Organisation | Territory of use |
---|---|
OUHNHSFT | England & Wales |
Backup retention
The duration for which data may be retained on backup media is:
Organisation | Media type | Period |
---|---|---|
MSD at UoO | Disk | Currently 1 year (6 months minimum according to available space) |
MSD at UoO | Tape | 90 days |
Good practice
During the audit, the Audit Team noted the following area of good practice:
- NDPCHS were able to clearly demonstrate the value the data supplied under this DSA has had towards researching survival rates of VHD.
Disclaimer
The audit was based upon a sample of the data recipient’s activities, as observed by the Audit Team. The findings detailed in this audit report may not include all possible nonconformities which may exist. In addition, as the audit interviews were conducted through a video conference platform certain controls, that would normally be assessed whilst onsite, could not be witnessed.

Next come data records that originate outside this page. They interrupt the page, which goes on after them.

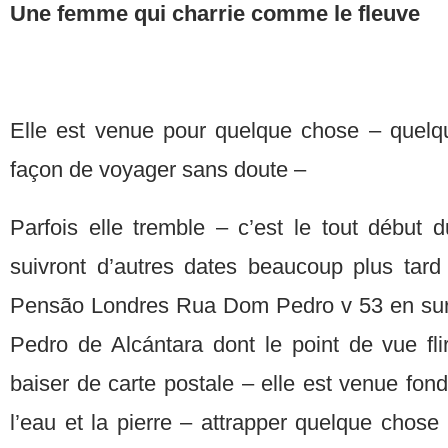
Une femme qui charrie comme le fleuve
Elle est venue pour quelque chose – quelqu’
façon de voyager sans doute –
Parfois elle tremble – c’est le tout début 
suivront d’autres dates beaucoup plus tard 
Pensão Londres Rua Dom Pedro v 53 en su
Pedro de Alcántara dont le point de vue fli
baiser de carte postale – elle est venue fondr
l’eau et la pierre – attrapper quelque chose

NHS Digital has prepared this audit report for its own purposes. As a result, NHS Digital does not assume any liability to any person or organisation for any loss or damage suffered or costs incurred by it arising out of, or in connection with, this report, however such loss or damage is caused. NHS Digital does not assume liability for any loss occasioned to any person or organisation acting or refraining from acting as a result of any information contained in this report.